I write comedy because I’m a woman; not, somehow inexplicably, in spite of it. It’s a part of how I see the world; how I process things, and how I always have. Whenever I’ve tried to write "serious" fiction, it’s always felt fake and flat: as if I’ve squeezed the natural joy and comedy out of life in an attempt to take myself and the world too earnestly, or to make myself sound more important and intelligent. Comedy is my way of making myself happy, but it’s more than that. Without light there can be no dark, and humour gives us that contrast: it heightens other emotions rather than undermining them, and it provides stories with depth, with realism and spark, with beauty and diversity.

For teenagers, that is key. Life is funny, even in its darkest moments, and to remove wit is to diminish how wonderful and how powerful that can be. Teenagers need to be reminded that anything thrown at them can be handled more easily with a sense of humour: that laughter is the best weapon we have. It’s OK to laugh. It doesn’t make them less substantial to see the funny side: beauty doesn’t always come from pain.

For women, a sense of humor is essential. We still live in a patriarchal society that has, over many centuries, subtly taught us that men are valued for what they say and how they think, and women are precious because of what they look like. We have been constantly reminded that comedy is a male arena, and women should not try to compete in it: that our voices are not valid enough, or loud enough, or brave enough, or that male laughter is somehow more worthy. In fact, the ability to laugh at a situation — to speak out on it, to poke fun at it — is one of the most feminist, powerful tools we have.

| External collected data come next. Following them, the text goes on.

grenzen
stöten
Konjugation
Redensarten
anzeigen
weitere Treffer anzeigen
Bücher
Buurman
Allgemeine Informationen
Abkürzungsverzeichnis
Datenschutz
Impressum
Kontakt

For me, comedy gives life warmth and beauty, it gives us strength and it gives both men and women an intelligent, powerful voice. I’m not funny for a girl. I’m funny because of it.

And that means I take comedy very seriously.

Clearly, comedy for young women is essential. Humor allows us to explore dark realities without feeling weighed down. I mean, if you didn't laugh when Smale said "nether regions," you're just not living. All while fighting sexism. Bravo.